— Listed records —
------------------------------------------------------------

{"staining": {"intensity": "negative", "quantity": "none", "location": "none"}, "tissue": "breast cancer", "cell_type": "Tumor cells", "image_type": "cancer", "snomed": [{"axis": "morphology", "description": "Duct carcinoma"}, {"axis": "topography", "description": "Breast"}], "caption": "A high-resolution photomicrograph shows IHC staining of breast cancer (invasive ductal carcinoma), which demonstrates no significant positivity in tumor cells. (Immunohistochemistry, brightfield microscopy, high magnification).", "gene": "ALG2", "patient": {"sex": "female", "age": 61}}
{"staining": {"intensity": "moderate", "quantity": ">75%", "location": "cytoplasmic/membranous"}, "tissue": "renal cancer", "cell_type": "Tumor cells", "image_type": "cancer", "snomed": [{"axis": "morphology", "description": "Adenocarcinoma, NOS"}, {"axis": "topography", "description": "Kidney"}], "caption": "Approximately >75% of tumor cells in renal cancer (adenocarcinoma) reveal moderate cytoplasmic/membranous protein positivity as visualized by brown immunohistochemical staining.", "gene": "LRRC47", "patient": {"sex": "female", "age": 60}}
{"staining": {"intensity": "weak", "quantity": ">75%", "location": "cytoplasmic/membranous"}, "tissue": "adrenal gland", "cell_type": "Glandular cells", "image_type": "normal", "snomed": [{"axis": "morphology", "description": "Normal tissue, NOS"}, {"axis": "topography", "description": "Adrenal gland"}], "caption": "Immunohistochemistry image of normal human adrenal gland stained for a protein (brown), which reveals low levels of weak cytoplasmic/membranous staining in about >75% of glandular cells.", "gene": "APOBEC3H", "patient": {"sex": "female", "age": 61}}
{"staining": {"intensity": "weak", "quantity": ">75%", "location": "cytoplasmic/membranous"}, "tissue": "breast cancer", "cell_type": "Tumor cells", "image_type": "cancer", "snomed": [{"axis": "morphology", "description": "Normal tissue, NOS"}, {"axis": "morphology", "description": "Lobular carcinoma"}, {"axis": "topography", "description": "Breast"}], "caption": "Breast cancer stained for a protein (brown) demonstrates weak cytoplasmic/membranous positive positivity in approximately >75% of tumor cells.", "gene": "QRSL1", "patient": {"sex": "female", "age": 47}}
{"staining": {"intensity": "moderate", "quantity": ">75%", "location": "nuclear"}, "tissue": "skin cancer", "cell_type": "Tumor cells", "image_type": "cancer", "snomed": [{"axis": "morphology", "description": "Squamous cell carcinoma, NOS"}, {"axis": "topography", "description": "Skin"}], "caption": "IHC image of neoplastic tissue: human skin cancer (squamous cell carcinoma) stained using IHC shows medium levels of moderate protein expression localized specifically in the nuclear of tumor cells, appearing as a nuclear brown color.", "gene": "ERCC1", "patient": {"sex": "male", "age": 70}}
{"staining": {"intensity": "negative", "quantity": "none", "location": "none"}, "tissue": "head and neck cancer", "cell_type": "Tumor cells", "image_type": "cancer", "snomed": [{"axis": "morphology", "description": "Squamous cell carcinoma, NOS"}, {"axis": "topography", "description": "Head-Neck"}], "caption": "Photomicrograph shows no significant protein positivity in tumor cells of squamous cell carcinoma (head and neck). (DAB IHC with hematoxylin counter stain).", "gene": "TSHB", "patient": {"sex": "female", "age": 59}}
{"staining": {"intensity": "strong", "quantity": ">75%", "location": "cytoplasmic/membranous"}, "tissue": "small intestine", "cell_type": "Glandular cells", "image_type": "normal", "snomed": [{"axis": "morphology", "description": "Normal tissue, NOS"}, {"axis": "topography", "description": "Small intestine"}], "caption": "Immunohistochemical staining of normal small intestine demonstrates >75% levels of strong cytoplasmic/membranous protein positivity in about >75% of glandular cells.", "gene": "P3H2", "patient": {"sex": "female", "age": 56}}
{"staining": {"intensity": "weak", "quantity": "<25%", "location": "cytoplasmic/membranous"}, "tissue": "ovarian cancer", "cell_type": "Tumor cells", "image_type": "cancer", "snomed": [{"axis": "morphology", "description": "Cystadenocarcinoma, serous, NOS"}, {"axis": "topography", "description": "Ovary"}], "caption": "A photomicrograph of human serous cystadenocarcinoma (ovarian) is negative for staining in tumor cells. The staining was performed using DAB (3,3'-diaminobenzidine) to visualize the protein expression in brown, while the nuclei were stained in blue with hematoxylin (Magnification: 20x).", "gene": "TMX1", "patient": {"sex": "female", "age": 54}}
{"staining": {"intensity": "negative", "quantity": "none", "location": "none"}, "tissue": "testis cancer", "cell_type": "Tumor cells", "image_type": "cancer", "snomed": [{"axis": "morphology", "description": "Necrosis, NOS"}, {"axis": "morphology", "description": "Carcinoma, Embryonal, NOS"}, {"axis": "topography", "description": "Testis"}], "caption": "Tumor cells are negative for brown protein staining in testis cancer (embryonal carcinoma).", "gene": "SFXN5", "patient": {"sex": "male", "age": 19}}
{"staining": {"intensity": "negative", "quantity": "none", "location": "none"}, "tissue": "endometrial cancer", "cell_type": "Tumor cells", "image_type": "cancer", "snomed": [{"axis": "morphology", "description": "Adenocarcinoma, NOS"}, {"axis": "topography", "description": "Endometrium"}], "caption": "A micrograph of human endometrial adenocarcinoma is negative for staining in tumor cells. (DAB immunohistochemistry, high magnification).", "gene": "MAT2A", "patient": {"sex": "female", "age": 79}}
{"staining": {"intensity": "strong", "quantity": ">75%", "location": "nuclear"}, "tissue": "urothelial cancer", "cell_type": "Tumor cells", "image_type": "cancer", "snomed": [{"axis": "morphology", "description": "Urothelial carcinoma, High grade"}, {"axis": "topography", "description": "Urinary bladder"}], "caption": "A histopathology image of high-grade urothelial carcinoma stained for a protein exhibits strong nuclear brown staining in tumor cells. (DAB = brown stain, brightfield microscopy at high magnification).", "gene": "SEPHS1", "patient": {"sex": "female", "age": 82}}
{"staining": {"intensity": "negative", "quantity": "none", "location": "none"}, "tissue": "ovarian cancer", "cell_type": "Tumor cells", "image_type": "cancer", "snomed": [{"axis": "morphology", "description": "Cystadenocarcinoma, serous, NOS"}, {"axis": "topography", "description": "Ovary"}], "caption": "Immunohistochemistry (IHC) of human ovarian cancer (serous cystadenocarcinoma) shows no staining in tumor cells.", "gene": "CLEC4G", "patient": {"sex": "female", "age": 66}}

------------------------------------------------------------

— Problem to solve —
Please go through the data above and copy each line containing the word "microscopy".

— Exercise output —
{"staining": {"intensity": "negative", "quantity": "none", "location": "none"}, "tissue": "breast cancer", "cell_type": "Tumor cells", "image_type": "cancer", "snomed": [{"axis": "morphology", "description": "Duct carcinoma"}, {"axis": "topography", "description": "Breast"}], "caption": "A high-resolution photomicrograph shows IHC staining of breast cancer (invasive ductal carcinoma), which demonstrates no significant positivity in tumor cells. (Immunohistochemistry, brightfield microscopy, high magnification).", "gene": "ALG2", "patient": {"sex": "female", "age": 61}}
{"staining": {"intensity": "strong", "quantity": ">75%", "location": "nuclear"}, "tissue": "urothelial cancer", "cell_type": "Tumor cells", "image_type": "cancer", "snomed": [{"axis": "morphology", "description": "Urothelial carcinoma, High grade"}, {"axis": "topography", "description": "Urinary bladder"}], "caption": "A histopathology image of high-grade urothelial carcinoma stained for a protein exhibits strong nuclear brown staining in tumor cells. (DAB = brown stain, brightfield microscopy at high magnification).", "gene": "SEPHS1", "patient": {"sex": "female", "age": 82}}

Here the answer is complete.